The production set out to engage the audience directly in what could be considered a post-modern interpretation. The audience was directly engaging with the production by having two lucky young people selected to pull a chord which descended from the ceiling. The audience was also showered at a couple of points with objects—first little packets of jelly beans and then with streamers. It also had bubbles descending on us at various points in the production. I found that, at the least, it didn’t take away from the production if it didn’t necessarily add to it. Another attempt to engage the audience was to have various members of the chorus mug the audience shamelessly at various points. There were other things that tended to distract from the main action. There were, as Lorna pointed out, unfortunate distractions from the meaningful internal and external dialogue that Alice engages in as she attempts to understand the curious world in which she finds herself. Another rather confusing and unclear element was the dressing of the male chorus members in female garb. When it became clear that the rather plain members of the chorus were actually male, the confusion took a turn to wondering why? The idea of the director, Adam Brazier, may have been to capture the confusion of Alice in this inside out world. However, to my way of thinking it would have been more effective to have all chorus members in opposite gender garb as in the looking glass everything is backwards and inside out.
The production did a creditable job of presenting many of Lewis Carroll’s wonderful characters in this dream world; self-satisfied Humpty Dumpty, the poor muddled kindly White Knight, Rosencrantz and Guildenstern—sorry wrong play—I meant the Walrus and the Carpenter and the poor fated singing oysters, Tweedledee and Tweedledum. Natasha Greenblatt’s Alice was wonderful and her performance gave a marvelous interpretation of her character. In all it was definitely worth seeing.
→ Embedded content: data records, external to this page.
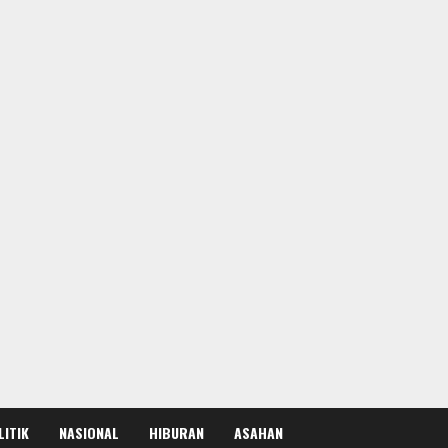
LITIK
NASIONAL
HIBURAN
ASAHAN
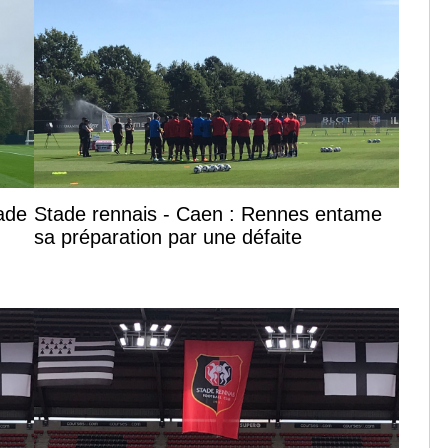
tade
Stade rennais - Caen : Rennes entame
sa préparation par une défaite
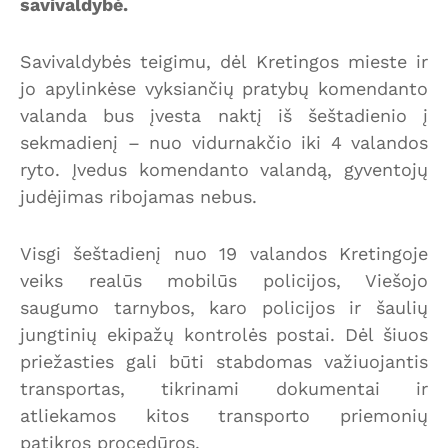
savivaldybė.
Savivaldybės teigimu, dėl Kretingos mieste ir
jo apylinkėse vyksiančių pratybų komendanto
valanda bus įvesta naktį iš šeštadienio į
sekmadienį – nuo vidurnakčio iki 4 valandos
ryto. Įvedus komendanto valandą, gyventojų
judėjimas ribojamas nebus.
Visgi šeštadienį nuo 19 valandos Kretingoje
veiks realūs mobilūs policijos, Viešojo
saugumo tarnybos, karo policijos ir šaulių
jungtinių ekipažų kontrolės postai. Dėl šiuos
priežasties gali būti stabdomas važiuojantis
transportas, tikrinami dokumentai ir
atliekamos kitos transporto priemonių
patikros procedūros.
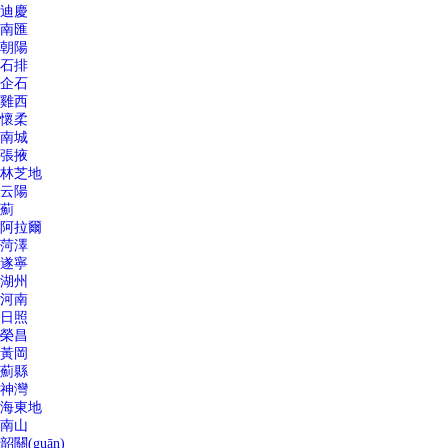
迪慶
南匯
朝陽
石排
企石
雞西
懷柔
南城
張掖
林芝地
云陽
薊
阿拉爾
菏澤
遂寧
湖州
河南
日照
榮昌
黃岡
薊縣
神灣
海東地
南山
韶關(guān)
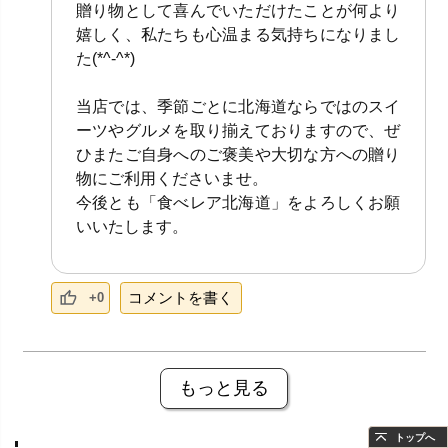
贈り物として喜んでいただけたことが何より
嬉しく、私たちも心温まる気持ちになりまし
た(*^-^*)
当店では、季節ごとに北海道ならではのスイ
ーツやグルメを取り揃えておりますので、ぜ
ひまたご自身へのご褒美や大切な方への贈り
物にご利用くださいませ。
今後とも「食べレア北海道」をよろしくお願
いいたします。
コメントを書く
+0
もっと見る
トップへ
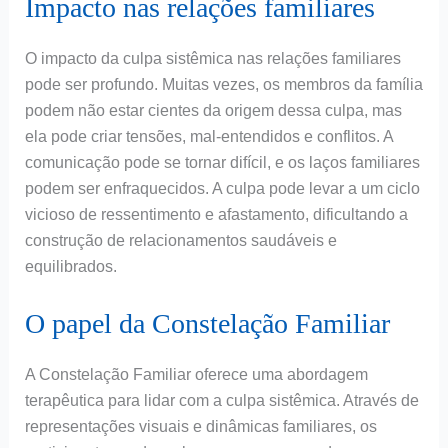
Impacto nas relações familiares
O impacto da culpa sistêmica nas relações familiares
pode ser profundo. Muitas vezes, os membros da família
podem não estar cientes da origem dessa culpa, mas
ela pode criar tensões, mal-entendidos e conflitos. A
comunicação pode se tornar difícil, e os laços familiares
podem ser enfraquecidos. A culpa pode levar a um ciclo
vicioso de ressentimento e afastamento, dificultando a
construção de relacionamentos saudáveis e
equilibrados.
O papel da Constelação Familiar
A Constelação Familiar oferece uma abordagem
terapêutica para lidar com a culpa sistêmica. Através de
representações visuais e dinâmicas familiares, os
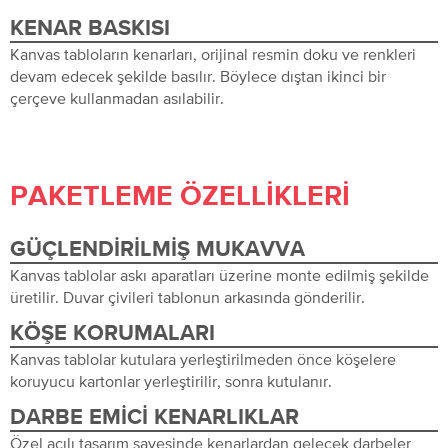
KENAR BASKISI
Kanvas tabloların kenarları, orijinal resmin doku ve renkleri
devam edecek şekilde basılır. Böylece dıştan ikinci bir
çerçeve kullanmadan asılabilir.
PAKETLEME ÖZELLIKLERI
GÜÇLENDIRILMIŞ MUKAVVA
Kanvas tablolar askı aparatları üzerine monte edilmiş şekilde
üretilir. Duvar çivileri tablonun arkasında gönderilir.
KÖŞE KORUMALARI
Kanvas tablolar kutulara yerleştirilmeden önce köşelere
koruyucu kartonlar yerleştirilir, sonra kutulanır.
DARBE EMICI KENARLIKLAR
Özel açılı tasarım sayesinde kenarlardan gelecek darbeler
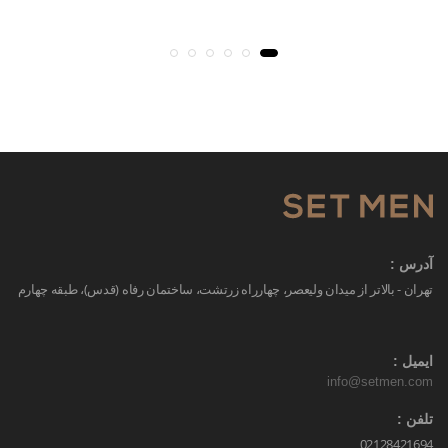
آدرس :
تهران - بالاتر از میدان ولیعصر، چهارراه زرتشت، ساختمان رفاه (قدس)، طبقه چهارم
ایمیل :
info@setmen.com
تلفن :
02128421694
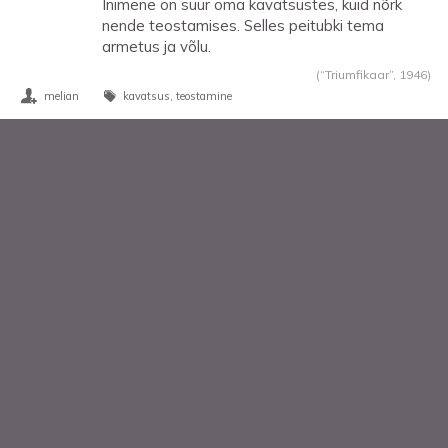
Inimene on suur oma kavatsustes, kuid nõrk
nende teostamises. Selles peitubki tema
armetus ja võlu.
(“Triumfikaar”,
1946
)
melian
kavatsus
teostamine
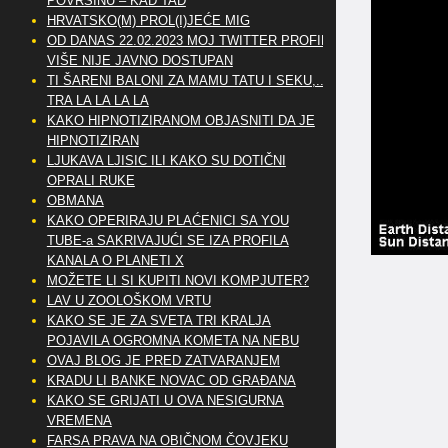
POVRŠINU – KAD TAD
HRVATSKO(M) PROL(I)JEĆE MIG
OD DANAS 22.02.2023 MOJ TWITTER PROFIL
VIŠE NIJE JAVNO DOSTUPAN
TI ŠARENI BALONI ZA MAMU TATU I SEKU,..
TRA LA LA LA LA
KAKO HIPNOTIZIRANOM OBJASNITI DA JE
HIPNOTIZIRAN
LJUKAVA LJISIC ILI KAKO SU DOTIČNI
OPRALI RUKE
OBMANA
KAKO OPERIRAJU PLAĆENICI SA YOU
TUBE-a SAKRIVAJUĆI SE IZA PROFILA
KANALA O PLANETI X
MOŽETE LI SI KUPITI NOVI KOMPJUTER?
LAV U ZOOLOŠKOM VRTU
KAKO SE JE ZA SVETA TRI KRALJA
POJAVILA OGROMNA KOMETA NA NEBU
OVAJ BLOG JE PRED ZATVARANJEM
KRADU LI BANKE NOVAC OD GRAĐANA
KAKO SE GRIJATI U OVA NESIGURNA
VREMENA
FARSA PRAVA NA OBIČNOM ČOVJEKU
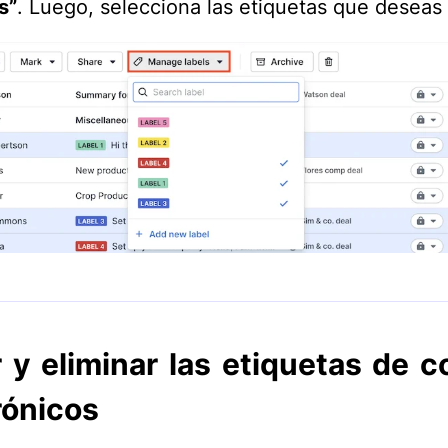
s”
. Luego, selecciona las etiquetas que deseas 
r y eliminar las etiquetas de c
rónicos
That being said, what truly engaged me was the awareness that all this Wonderland of Alice’s took place in a dream. It harkened back to the Summer Dream and Spirituality Conference that Lorna and I attended at Kanuga Center in Hendersonville North Carolina before coming to the Land of Anne (she of Green Gables). As in The Wizard of Oz, the girl heroine is in a dream world comprised of archetypal characters that are sometimes friendly, sometimes helpful, sometimes frightening, sometimes dangerous, awful and awe-full, and always Wonderful (thinking of Alice’s first adventure). In a dream it is helpful to understand all the images as parts of yourself which are often just those things; friendly, frightening, helpful, dangerous, and awful and awe-full and wonderful.
If Alice’s adventure Through the Looking Glass were my dream what would I make of all those wonderful characters who would be part of me? What part of me is the inflated pompous Humpty Dumpty? Which part of me is the confused, out of touch kindly White Knight who takes things literally? What part is the Carpenter and which the Walrus, both of whom are described by Alice as “very unpleasant characters” eating the poor innocent oysters. Indeed what part of me is the innocent foolish oysters? The mind boggles but they are all there for me to explore. I believe that is a large part of the enduring stories of Alice that Lewis Carroll created. Which character resonates most with you and which do you want to avoid connecting with the most? Enjoy your trip into the Looking Glass World.